Influence of Thermal Exposure on the Microstructures and Mechanical Properties of a Superalloy

Abstract

The effects of long-term aging on microstructures and their influence on tensile and stress-rupture behavior of a corrosion resistant nickel-base superalloy are investigated. Samples are aged isothermally at 1073, 1123, or 1173 K for different times of up to 10,000 h and mechanical tests are performed on samples in both standard heat treatment (SHT) and aged conditions. Scanning electron microscopy (SEM) studies reveal that the coarsening kinetics of γ′ follows a linear law at different temperatures with the calculated activation energy, i.e., 255 kJ/mol, for γ′ growth according to Lifshitz-Slyozof-Wagner (LSW) theory. After long-term aging for more than 1 khours, σ phase appears in the alloy. The kinetics of σ formation can be described by the Johnson-Avrime-Mehl equation.
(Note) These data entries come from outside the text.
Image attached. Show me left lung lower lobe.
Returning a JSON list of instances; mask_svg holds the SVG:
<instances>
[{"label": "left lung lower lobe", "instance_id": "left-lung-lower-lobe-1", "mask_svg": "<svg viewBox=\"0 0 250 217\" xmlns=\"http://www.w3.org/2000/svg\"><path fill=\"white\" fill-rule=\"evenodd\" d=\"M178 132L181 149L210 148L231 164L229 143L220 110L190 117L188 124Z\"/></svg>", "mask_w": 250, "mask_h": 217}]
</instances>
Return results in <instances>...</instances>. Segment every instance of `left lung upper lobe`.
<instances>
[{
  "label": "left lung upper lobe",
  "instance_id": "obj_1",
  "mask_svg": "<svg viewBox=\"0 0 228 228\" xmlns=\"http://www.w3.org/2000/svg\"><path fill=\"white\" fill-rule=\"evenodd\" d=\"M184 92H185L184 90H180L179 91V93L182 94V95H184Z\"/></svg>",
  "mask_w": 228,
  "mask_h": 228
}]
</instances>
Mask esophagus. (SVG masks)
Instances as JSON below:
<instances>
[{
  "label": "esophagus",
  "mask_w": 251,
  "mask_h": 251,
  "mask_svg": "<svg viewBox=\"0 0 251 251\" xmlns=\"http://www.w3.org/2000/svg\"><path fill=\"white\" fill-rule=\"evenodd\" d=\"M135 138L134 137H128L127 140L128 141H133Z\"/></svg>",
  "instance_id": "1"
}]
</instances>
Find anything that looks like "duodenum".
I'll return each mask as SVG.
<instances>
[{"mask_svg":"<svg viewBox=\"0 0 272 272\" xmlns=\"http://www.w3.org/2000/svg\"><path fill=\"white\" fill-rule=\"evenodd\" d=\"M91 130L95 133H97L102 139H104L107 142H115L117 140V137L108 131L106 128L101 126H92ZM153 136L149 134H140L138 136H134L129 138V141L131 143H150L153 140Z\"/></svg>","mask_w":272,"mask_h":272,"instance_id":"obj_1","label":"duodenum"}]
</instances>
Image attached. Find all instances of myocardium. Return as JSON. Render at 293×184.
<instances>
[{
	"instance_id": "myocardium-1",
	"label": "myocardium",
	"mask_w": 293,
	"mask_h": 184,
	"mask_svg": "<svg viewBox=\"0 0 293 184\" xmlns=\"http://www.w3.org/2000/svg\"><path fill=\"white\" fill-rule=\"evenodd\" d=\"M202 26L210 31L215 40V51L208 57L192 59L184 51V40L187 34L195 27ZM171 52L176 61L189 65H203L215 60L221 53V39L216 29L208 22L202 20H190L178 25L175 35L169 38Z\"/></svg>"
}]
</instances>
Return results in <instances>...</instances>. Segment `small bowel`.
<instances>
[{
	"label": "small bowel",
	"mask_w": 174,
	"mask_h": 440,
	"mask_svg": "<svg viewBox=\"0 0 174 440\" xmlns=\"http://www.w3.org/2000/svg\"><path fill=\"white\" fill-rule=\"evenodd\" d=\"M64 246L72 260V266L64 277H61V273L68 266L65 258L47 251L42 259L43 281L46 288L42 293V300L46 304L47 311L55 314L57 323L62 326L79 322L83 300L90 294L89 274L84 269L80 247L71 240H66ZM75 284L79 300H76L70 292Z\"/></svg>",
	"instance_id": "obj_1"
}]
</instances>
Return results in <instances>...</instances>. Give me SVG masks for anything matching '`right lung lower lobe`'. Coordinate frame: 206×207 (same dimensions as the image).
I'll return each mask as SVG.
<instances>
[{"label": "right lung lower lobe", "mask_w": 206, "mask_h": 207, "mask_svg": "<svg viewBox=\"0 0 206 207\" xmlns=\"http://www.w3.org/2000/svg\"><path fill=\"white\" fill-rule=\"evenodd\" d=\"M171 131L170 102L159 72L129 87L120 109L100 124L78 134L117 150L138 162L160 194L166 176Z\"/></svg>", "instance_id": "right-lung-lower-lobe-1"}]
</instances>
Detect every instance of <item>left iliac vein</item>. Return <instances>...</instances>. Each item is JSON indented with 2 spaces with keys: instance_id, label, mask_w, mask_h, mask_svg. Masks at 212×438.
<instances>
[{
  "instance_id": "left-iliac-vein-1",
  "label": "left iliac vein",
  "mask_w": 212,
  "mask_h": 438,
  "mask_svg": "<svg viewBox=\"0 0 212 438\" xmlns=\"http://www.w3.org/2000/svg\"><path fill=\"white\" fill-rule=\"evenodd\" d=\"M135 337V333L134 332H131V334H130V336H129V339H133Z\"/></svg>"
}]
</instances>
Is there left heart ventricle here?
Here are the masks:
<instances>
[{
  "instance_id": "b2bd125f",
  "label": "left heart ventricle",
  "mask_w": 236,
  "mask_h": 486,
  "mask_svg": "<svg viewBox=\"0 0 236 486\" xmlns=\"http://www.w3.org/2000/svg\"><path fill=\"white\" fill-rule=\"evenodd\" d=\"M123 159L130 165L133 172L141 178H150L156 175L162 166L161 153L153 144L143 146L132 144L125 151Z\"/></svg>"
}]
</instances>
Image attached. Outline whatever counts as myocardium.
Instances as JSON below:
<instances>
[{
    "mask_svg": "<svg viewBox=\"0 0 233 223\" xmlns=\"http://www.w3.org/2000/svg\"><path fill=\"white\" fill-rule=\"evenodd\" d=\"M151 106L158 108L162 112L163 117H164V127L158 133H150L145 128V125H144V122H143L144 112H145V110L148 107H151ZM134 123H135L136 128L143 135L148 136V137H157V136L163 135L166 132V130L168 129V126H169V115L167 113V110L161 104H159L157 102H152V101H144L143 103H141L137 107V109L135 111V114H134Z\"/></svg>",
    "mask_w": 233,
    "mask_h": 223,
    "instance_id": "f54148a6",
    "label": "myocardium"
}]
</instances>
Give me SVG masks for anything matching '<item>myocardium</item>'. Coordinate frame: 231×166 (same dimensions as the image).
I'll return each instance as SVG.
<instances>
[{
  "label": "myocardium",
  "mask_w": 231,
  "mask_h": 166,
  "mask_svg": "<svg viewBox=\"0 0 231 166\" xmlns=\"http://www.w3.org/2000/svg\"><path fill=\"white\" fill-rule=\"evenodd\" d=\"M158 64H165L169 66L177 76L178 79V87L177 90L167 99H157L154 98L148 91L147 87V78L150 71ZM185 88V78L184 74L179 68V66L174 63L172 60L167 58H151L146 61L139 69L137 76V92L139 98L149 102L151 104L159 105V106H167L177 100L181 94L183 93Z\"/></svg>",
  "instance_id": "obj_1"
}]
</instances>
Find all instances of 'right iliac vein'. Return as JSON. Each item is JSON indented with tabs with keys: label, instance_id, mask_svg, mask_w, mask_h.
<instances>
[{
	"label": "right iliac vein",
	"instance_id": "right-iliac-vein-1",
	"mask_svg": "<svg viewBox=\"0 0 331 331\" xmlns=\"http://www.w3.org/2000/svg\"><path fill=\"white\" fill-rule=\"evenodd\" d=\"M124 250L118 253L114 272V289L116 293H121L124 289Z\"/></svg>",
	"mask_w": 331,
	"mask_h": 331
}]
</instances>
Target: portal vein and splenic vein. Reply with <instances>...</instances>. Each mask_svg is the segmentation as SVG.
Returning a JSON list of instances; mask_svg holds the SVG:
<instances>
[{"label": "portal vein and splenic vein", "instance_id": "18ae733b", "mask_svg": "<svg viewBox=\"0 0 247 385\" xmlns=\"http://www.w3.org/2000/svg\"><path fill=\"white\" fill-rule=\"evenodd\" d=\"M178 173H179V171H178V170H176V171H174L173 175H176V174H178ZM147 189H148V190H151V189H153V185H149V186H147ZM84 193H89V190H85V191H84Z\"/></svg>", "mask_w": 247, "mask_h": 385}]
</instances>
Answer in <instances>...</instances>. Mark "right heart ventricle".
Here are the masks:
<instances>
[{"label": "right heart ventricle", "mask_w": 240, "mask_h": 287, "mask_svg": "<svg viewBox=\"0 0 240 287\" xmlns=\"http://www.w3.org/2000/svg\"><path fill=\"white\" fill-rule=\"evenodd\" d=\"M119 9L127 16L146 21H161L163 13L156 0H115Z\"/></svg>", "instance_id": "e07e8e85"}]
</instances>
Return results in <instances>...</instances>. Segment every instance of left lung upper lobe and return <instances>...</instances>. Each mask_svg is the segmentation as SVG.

Tensile experiments at room temperature and 1173 K and endurance experiments at 1173 K/274 MPa are performed to test the effect of σ phases on these properties and no remarkable harmful effect is found. γ′ coarsening can be used to explain the reduction of yield stress, which is tested by the Labusch-Schwarz hardening theory. Although the presence of the σ phase clearly does affect the fracture process, the σ phase does not embrittle the alloy.